3,407 pages of FBI files covering Meyer Lansky. Files date from 1952 to 1978.

Material covered in the files include: Files showing the FBI efforts to have Meyer Lansky's U.S. citizenship revoked. A report gives a detailed summary of information on Lansky, including background information, family history, education, work history, addresses, business ties, places of amusement and hangouts, and his physical condition. Memos detail Lansky's involvement in dog racing operations. Files show that in 1960 the FBI ramped-up its efforts in going after Lansky. Memos give information obtained from wiretaps and bugs installed in Lansky's Hallendale, Florida home. Files show that the FBI had an informant who would wear a wire while meeting with Lansky. Files contain details of an FBI interview of Meyer Lansky when he returned home from Cuba during the revolution against the Batista regime. Documents chronicle Lansky's attempt to gain citizenship in Israel and the U.S. government's effort to prevent it. Memos detail the incident when Lansky was arrested after being caught at Miami International Airport, after a flight from Mexico, with 154 tablets of the barbiturate Donnatol without a prescription.  At trial the judge ordered a directed verdict of not guilty.

 
JFK Assassination Records Review Board

948 pages of FBI and CIA files that were classified Until October 2017.

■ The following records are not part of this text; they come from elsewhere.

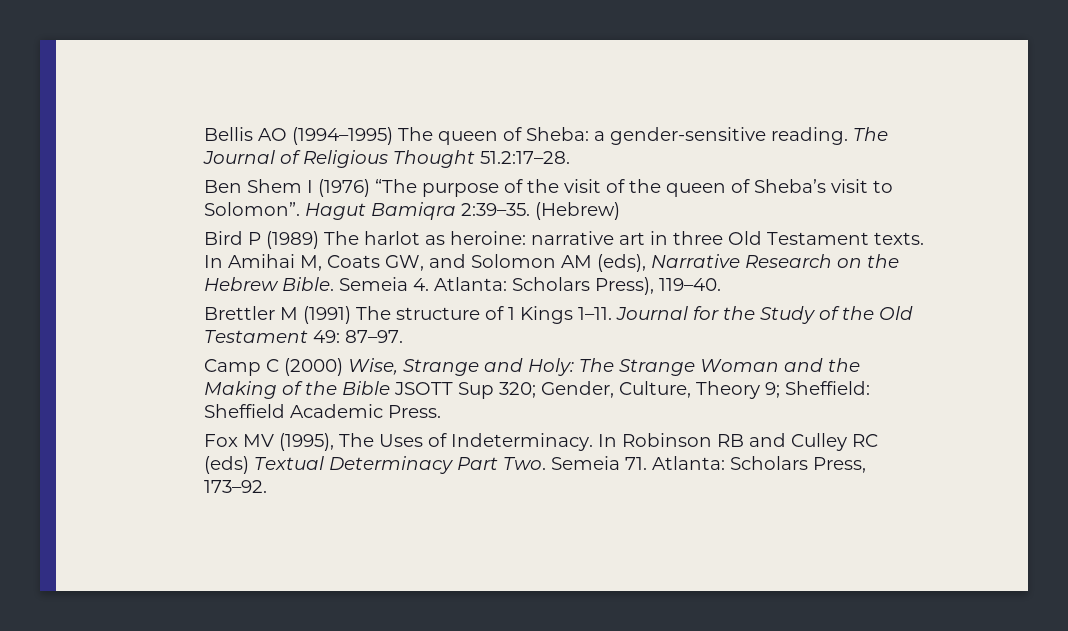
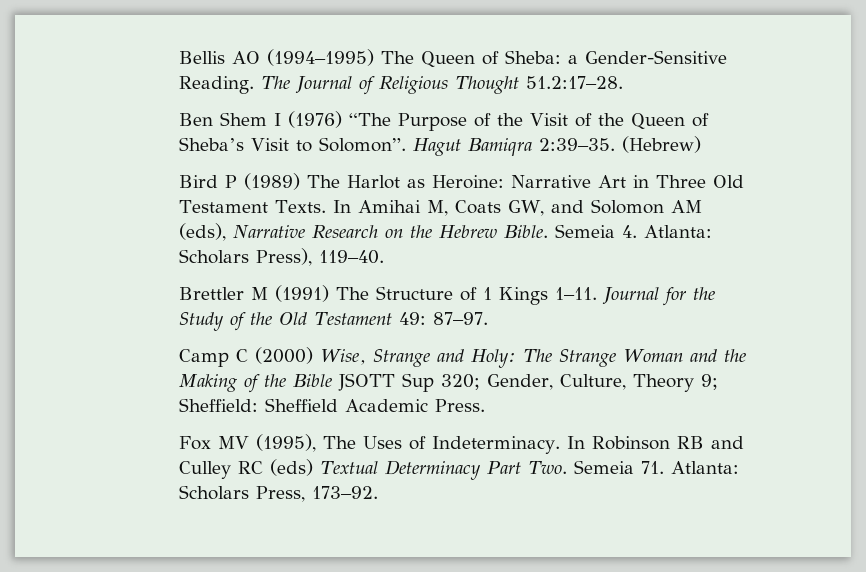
[438,131,499,145] queen -> [421,51,476,68] Queen
[610,127,849,145] gender-sensitive reading. -> [585,50,728,64] [179,76,255,94] Gender-Sensitive Reading.
[422,179,727,197] purpose of the visit of the queen -> [398,113,686,131] Purpose of the Visit of the Queen
[831,179,869,193] visit -> [251,138,290,151] Visit
[364,231,925,245] harlot as heroine: narrative art in three Old Testament texts. -> [347,175,745,189] [179,200,327,213] Harlot as Heroine: Narrative Art in Three Old Testament Texts.
[396,307,481,320] structure -> [376,286,454,300] Structure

The President John F. Kennedy Assassination Records Collection Act of 1992 created the Assassination Records Review Board as an independent agency to re-examine for release the assassination-related records that federal agencies still regarded as too sensitive to open to the public. The Board finished its work on September 30, 1998, issued a final report, and transferred all of its records to the National Archives and Records Administration.

Much of the files deal with Lanksy's gambling operations in Cuba, his connections with Manuel Antonio de Varona y Loredo, Prime Minister of Cuba 1948-1950. VICTOR ESPINOSA, a Cuban exile who lead raids on Cuba in 1963.